Ja, ich danke dem Herrn, dass er mich und meinen Vater heimgesucht hat. Habe ich denn nicht die Welt verlassen, um dem Herrn zu dienen? Hat mir mein Vater nicht seine großherzige Zustimmung gegeben mit dem einzigen Ziel, dem Willen Gottes zu gehorchen, und so eine neue Gelegenheit erhalten, seinen Geist Gott zu opfern, um seine Seele zu retten? Ist nicht der direkteste und sicherste Weg, seine Seele zu retten, jener der Bedrängnisse, des Leidens, der Selbstverleugnung, indem man Gott alle Idole des eigenen Herzens opfert?


[446]

Ja, mein lieber Cousin; dieses ist eine kräftige Aussage des Erlösers: Quid prodest homini etc. „Was nützt es dem Menschen, die ganze Welt zu gewinnen, wenn er aber seine Seele verliert? Und wenn er sie verliert, was kann er geben, um sie wieder zurückzugewinnen?“… Diese wahre Aussage hat die Oberhand in vielen Seelen gewonnen, die sich vorher in die Dinge dieser Welt verstrickt hatten; diese Aussage – so wiederhole ich - hat viele, die die Dinge dieser Welt vergötzt haben, vor dem ewigen Tod bewahrt. Jene Aussage hat die Herzen vieler Menschen verändert, jener die sich die Glückseligkeit auf dieser Welt verschaffen wollten; sie hat viele Seelen für das Kreuz gewonnen. Diese Aussage, von der unsagbaren ewigen Wahrheit ausgesprochen, gekleidet in die Kleidung der armseligen menschlichen Natur, um uns den Weg zum Himmel zu weisen, sie ermutigt meinen Geist, sie erhebt ihn über die Dinge dieser Erde, sie legt in meine Seele das Verlangen nach neuen Widerwärtigkeiten, denn ich bin nur allzu sehr davon überzeugt, dass sie das beste Mittel sind, über die Welt zu triumphieren und Gott zu gewinnen.


[447]

Gepriesen sei jene Hand, die uns reinigt im Schmelztiegel der Abtötungen, der Plagen und Leiden dieses Lebens.

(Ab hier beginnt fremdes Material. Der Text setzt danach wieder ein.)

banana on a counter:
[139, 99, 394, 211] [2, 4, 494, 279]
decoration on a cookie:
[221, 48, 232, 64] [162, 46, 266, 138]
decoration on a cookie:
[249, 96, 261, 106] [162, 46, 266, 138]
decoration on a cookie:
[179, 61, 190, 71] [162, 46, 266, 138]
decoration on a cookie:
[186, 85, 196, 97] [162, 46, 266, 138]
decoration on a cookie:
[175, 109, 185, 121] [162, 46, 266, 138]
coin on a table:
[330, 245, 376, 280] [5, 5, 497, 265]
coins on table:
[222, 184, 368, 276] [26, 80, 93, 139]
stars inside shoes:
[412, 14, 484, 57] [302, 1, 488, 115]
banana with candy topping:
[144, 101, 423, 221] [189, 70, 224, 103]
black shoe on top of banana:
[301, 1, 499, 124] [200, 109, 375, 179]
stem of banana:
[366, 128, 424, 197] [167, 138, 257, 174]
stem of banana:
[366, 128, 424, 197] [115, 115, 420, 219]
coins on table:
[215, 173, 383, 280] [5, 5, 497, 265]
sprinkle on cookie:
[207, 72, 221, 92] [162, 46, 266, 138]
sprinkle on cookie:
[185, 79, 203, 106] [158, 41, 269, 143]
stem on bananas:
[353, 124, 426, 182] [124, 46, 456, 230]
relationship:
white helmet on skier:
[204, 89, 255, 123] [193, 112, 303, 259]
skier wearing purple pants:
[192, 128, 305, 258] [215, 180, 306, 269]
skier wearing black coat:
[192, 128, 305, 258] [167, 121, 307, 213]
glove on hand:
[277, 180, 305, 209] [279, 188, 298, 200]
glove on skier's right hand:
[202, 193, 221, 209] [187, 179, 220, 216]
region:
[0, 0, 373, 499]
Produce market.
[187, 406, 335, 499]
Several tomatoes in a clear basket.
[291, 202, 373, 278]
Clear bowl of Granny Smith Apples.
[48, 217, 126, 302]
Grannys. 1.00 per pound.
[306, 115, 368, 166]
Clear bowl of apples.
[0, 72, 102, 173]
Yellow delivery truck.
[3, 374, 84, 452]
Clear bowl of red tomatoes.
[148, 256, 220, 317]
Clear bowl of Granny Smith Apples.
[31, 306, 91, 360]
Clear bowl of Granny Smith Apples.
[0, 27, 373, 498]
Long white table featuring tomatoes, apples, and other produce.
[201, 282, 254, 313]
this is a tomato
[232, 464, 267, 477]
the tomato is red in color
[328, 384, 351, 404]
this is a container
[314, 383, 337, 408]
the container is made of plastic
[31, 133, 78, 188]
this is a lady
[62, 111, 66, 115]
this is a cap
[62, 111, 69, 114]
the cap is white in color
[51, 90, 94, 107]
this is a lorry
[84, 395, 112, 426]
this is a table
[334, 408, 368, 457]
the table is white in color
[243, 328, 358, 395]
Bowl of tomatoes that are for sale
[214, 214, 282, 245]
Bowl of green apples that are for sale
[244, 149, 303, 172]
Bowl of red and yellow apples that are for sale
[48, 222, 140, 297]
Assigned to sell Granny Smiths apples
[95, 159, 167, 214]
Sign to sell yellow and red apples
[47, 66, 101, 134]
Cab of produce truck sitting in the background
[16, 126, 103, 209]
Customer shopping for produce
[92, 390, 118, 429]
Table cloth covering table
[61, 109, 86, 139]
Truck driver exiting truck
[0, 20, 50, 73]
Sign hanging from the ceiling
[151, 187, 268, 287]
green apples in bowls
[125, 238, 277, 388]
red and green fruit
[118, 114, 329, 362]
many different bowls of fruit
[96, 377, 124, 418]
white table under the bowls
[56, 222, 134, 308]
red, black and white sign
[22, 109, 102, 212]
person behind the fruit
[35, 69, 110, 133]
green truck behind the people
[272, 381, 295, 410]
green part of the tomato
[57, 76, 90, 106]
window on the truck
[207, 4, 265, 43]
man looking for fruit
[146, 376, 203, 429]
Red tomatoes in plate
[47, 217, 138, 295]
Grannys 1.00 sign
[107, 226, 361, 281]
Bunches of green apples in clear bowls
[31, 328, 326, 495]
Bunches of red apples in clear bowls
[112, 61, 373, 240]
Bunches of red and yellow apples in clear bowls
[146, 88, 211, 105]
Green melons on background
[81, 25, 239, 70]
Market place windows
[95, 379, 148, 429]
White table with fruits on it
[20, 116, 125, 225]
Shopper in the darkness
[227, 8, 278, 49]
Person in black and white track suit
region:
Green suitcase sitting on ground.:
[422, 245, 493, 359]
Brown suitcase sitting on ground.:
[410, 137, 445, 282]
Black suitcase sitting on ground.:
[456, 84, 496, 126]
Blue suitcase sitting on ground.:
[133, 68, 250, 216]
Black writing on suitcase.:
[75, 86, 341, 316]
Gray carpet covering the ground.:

Das Leben ist letztlich nur ein Hauch, der sich rasch auflöst. Mir und meinem Vater bleibt nur noch wenig Zeit zu leben; und wenn Ihr erlaubt, dass ich es sage, das gilt auch für Euch. Wir sind heute schon alt, und bald müssen wir Rechenschaft ablegen über die Talente, die Gott uns anvertraut hat. Mein ganzes Vertrauen ruht in Gott, der alles sieht, der alles vermag und der uns liebt.


[448]

Aber glaube nicht etwa, wenn ich alles auf Gott beziehe, dass ich die Bemühungen und Anstrengungen der Menschen nicht schätze, die sie aus Liebe zu Gott auf sich nehmen. Der Herr bedient sich der Menschen als Zweitursachen, um seine göttlichen Pläne umzusetzen. Ja, der Herr bedient sich auch Eures Lebens, lieber Cousin, Eurer Familie, um die verlassene Seele meines Vaters zu trösten.


[449]

O, wie tiefe Dankbarkeit empfinde ich in meinem Herzen Euch gegenüber, da ich aus den Briefen meines Vaters erfuhr, wie viel liebevolle Zuwendung Ihr ihm gerade in den schwierigsten Momenten des Verlustes geschenkt habt, die er und ich ….

[Anmerkung: Der Brief ist nicht ganz vollständig.]